• [What you will do]
Only the lines of the data holding the string "Answer" need to be returned.

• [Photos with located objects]
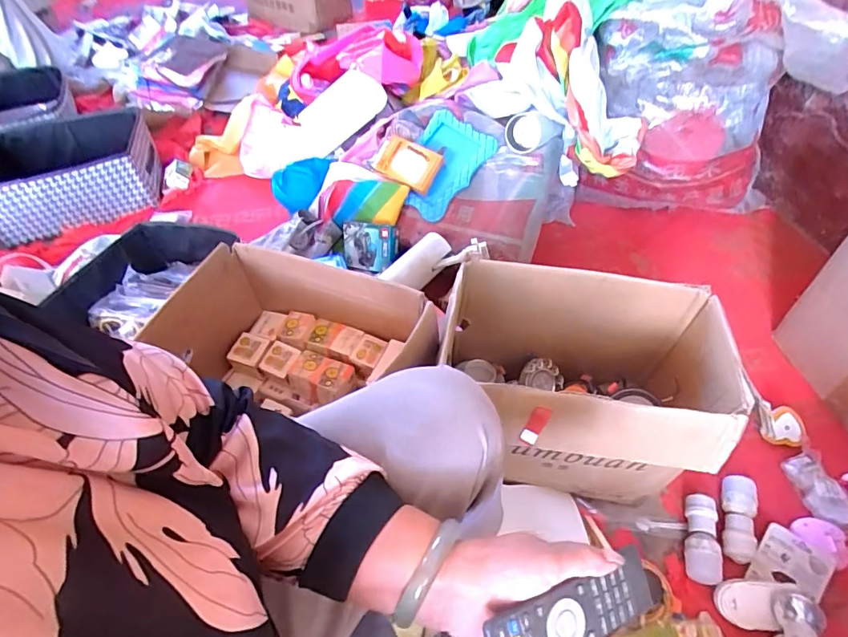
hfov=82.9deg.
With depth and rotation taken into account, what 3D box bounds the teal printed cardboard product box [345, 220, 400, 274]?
[{"bbox_3d":[-0.124,-0.160,1.072,0.126,0.103,0.030,8,11,23],"label":"teal printed cardboard product box"}]

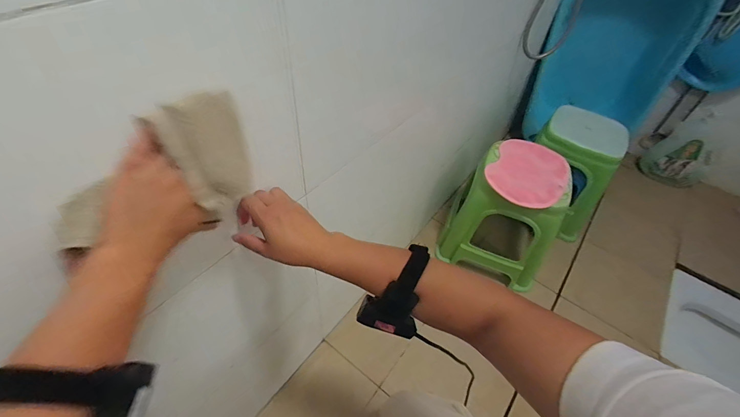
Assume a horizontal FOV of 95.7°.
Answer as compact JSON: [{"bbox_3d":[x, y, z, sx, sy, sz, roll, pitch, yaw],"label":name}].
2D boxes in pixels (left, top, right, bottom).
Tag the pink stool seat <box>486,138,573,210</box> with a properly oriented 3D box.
[{"bbox_3d":[0.424,-0.098,0.889,0.193,0.049,0.211,3,50,-4],"label":"pink stool seat"}]

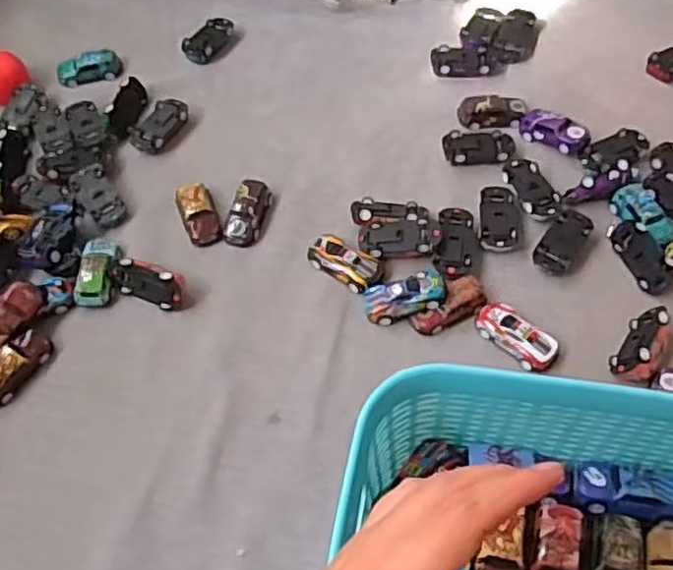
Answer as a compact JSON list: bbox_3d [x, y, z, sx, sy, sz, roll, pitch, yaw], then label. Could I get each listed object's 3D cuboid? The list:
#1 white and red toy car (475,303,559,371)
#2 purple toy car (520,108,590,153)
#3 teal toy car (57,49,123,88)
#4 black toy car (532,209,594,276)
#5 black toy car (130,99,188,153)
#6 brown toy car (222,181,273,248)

• [Response below]
Answer as compact JSON: [{"bbox_3d":[x, y, z, sx, sy, sz, roll, pitch, yaw],"label":name}].
Answer as a compact JSON list: bbox_3d [x, y, z, sx, sy, sz, roll, pitch, yaw], then label. Could I get each listed object's 3D cuboid? The list:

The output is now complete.